Columbine are an interesting lot. They're notorious change artists. I've never planted a single white columbine, yet a couple different ones now grow here. One in particular began its life as mauve. And then one spring it bloomed pure white and has remained that way.
They are really good at cross-pollinating and self-hybridizing, thus creating seed that produces an entirely different color than either of its parents. This is quite alright with me.
|If you look closely, these white blooms are streaked with lavender. They're|
really beautiful and are the result of random hybridization.
I've found that the newer hybrid columbines seem to be more stable in my garden, such as 'Clementine Salmon Rose', which I've had for several years now and it's stayed true to form. It even self-seeded this past year and the offspring is identical to the parent plant.

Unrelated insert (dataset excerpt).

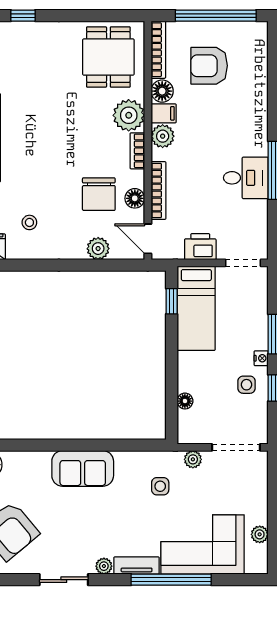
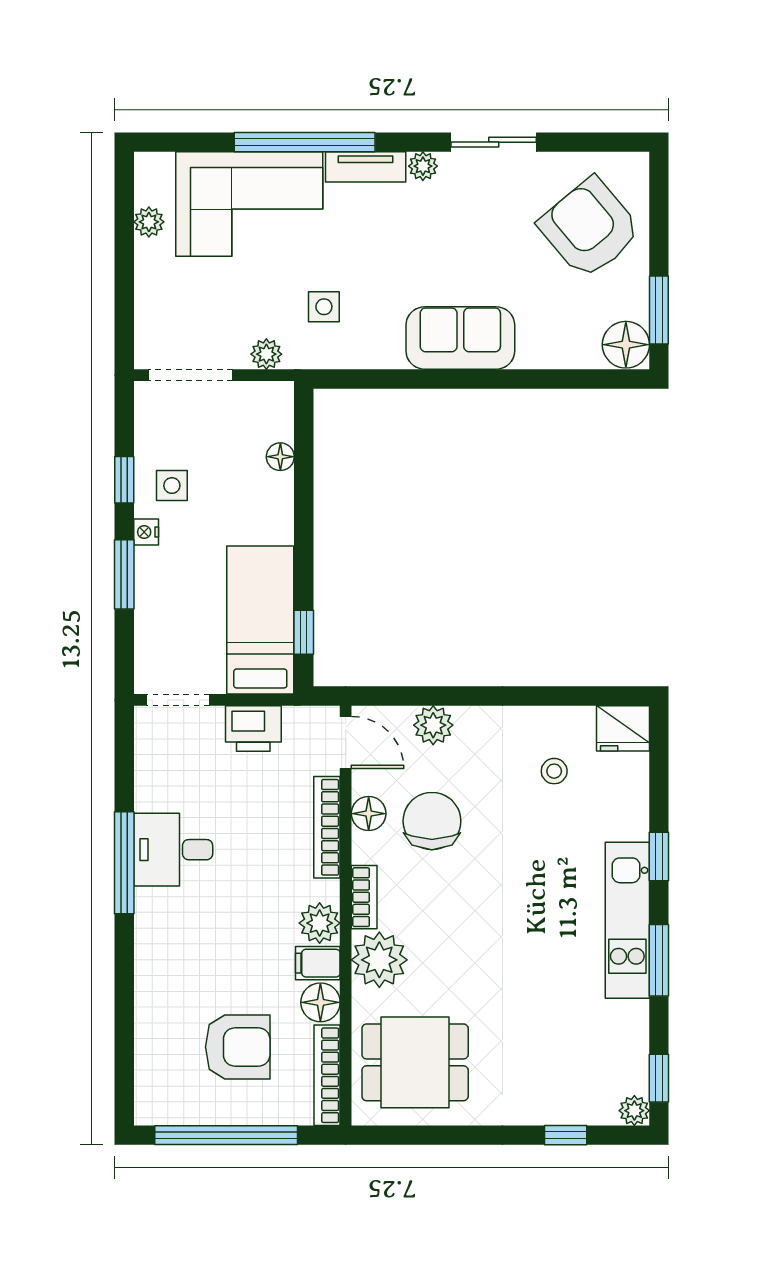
dining table: (108, 57) -> (415, 1062), turned 90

|'Clementine Salmon Rose'|
Columbines can be short-lived perennials, sometimes only living two to three years, so I let most of mine go to seed so that I'm assured of always having them. They're enjoying their place in the sun right now and both Romie and I are appreciating every day of their "granny bonnet' blooms.
|These purple columbine blooms compliment 'About Face' rose.|
When planting columbines from seed, you can plant them when the plant would naturally drop seed, in June or July, when the seed is fresh, or wait a bit later in the fall. They need light to germinate, so sprinkling them on the ground and pressing them in works best.
They also need a few weeks of cold treatment for germination, then will produce plants the following spring that will grow large enough to bloom. In some cases, the cool nights of fall will be enough for seedlings to grow before truly cold weather sets in. Most columbines are cold hardy to Zone 3.